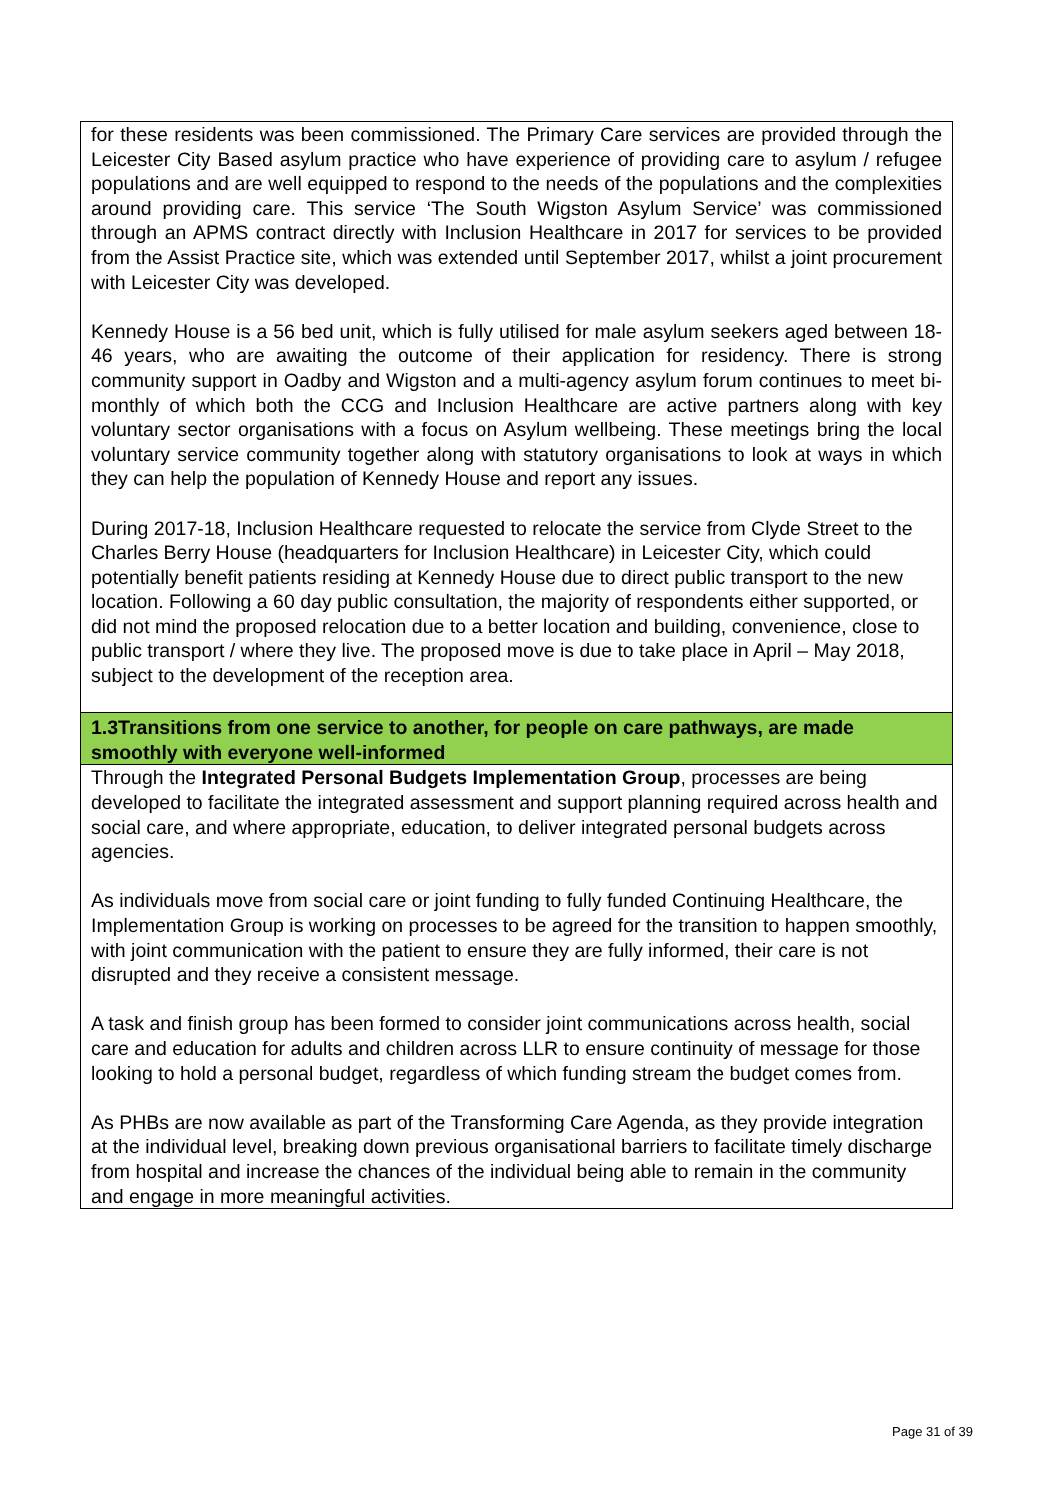| for these residents was been commissioned. The Primary Care services are provided through the Leicester City Based asylum practice who have experience of providing care to asylum / refugee populations and are well equipped to respond to the needs of the populations and the complexities around providing care. This service ‘The South Wigston Asylum Service’ was commissioned through an APMS contract directly with Inclusion Healthcare in 2017 for services to be provided from the Assist Practice site, which was extended until September 2017, whilst a joint procurement with Leicester City was developed. Kennedy House is a 56 bed unit, which is fully utilised for male asylum seekers aged between 18-46 years, who are awaiting the outcome of their application for residency. There is strong community support in Oadby and Wigston and a multi-agency asylum forum continues to meet bi-monthly of which both the CCG and Inclusion Healthcare are active partners along with key voluntary sector organisations with a focus on Asylum wellbeing. These meetings bring the local voluntary service community together along with statutory organisations to look at ways in which they can help the population of Kennedy House and report any issues. During 2017-18, Inclusion Healthcare requested to relocate the service from Clyde Street to the Charles Berry House (headquarters for Inclusion Healthcare) in Leicester City, which could potentially benefit patients residing at Kennedy House due to direct public transport to the new location. Following a 60 day public consultation, the majority of respondents either supported, or did not mind the proposed relocation due to a better location and building, convenience, close to public transport / where they live. The proposed move is due to take place in April – May 2018, subject to the development of the reception area. |
| 1.3Transitions from one service to another, for people on care pathways, are made smoothly with everyone well-informed |
| Through the Integrated Personal Budgets Implementation Group , processes are being developed to facilitate the integrated assessment and support planning required across health and social care, and where appropriate, education, to deliver integrated personal budgets across agencies. As individuals move from social care or joint funding to fully funded Continuing Healthcare, the Implementation Group is working on processes to be agreed for the transition to happen smoothly, with joint communication with the patient to ensure they are fully informed, their care is not disrupted and they receive a consistent message. A task and finish group has been formed to consider joint communications across health, social care and education for adults and children across LLR to ensure continuity of message for those looking to hold a personal budget, regardless of which funding stream the budget comes from. As PHBs are now available as part of the Transforming Care Agenda, as they provide integration at the individual level, breaking down previous organisational barriers to facilitate timely discharge from hospital and increase the chances of the individual being able to remain in the community and engage in more meaningful activities. |
Page 31 of 39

**TASK DIRECTIONS**
Restate the whole listing above exactly, please, omitting every image.

**EXERCISE SOLUTION**
| for these residents was been commissioned. The Primary Care services are provided through the Leicester City Based asylum practice who have experience of providing care to asylum / refugee populations and are well equipped to respond to the needs of the populations and the complexities around providing care. This service ‘The South Wigston Asylum Service’ was commissioned through an APMS contract directly with Inclusion Healthcare in 2017 for services to be provided from the Assist Practice site, which was extended until September 2017, whilst a joint procurement with Leicester City was developed. Kennedy House is a 56 bed unit, which is fully utilised for male asylum seekers aged between 18-46 years, who are awaiting the outcome of their application for residency. There is strong community support in Oadby and Wigston and a multi-agency asylum forum continues to meet bi-monthly of which both the CCG and Inclusion Healthcare are active partners along with key voluntary sector organisations with a focus on Asylum wellbeing. These meetings bring the local voluntary service community together along with statutory organisations to look at ways in which they can help the population of Kennedy House and report any issues. During 2017-18, Inclusion Healthcare requested to relocate the service from Clyde Street to the Charles Berry House (headquarters for Inclusion Healthcare) in Leicester City, which could potentially benefit patients residing at Kennedy House due to direct public transport to the new location. Following a 60 day public consultation, the majority of respondents either supported, or did not mind the proposed relocation due to a better location and building, convenience, close to public transport / where they live. The proposed move is due to take place in April – May 2018, subject to the development of the reception area. |
| 1.3Transitions from one service to another, for people on care pathways, are made smoothly with everyone well-informed |
| Through the Integrated Personal Budgets Implementation Group , processes are being developed to facilitate the integrated assessment and support planning required across health and social care, and where appropriate, education, to deliver integrated personal budgets across agencies. As individuals move from social care or joint funding to fully funded Continuing Healthcare, the Implementation Group is working on processes to be agreed for the transition to happen smoothly, with joint communication with the patient to ensure they are fully informed, their care is not disrupted and they receive a consistent message. A task and finish group has been formed to consider joint communications across health, social care and education for adults and children across LLR to ensure continuity of message for those looking to hold a personal budget, regardless of which funding stream the budget comes from. As PHBs are now available as part of the Transforming Care Agenda, as they provide integration at the individual level, breaking down previous organisational barriers to facilitate timely discharge from hospital and increase the chances of the individual being able to remain in the community and engage in more meaningful activities. |
Page 31 of 39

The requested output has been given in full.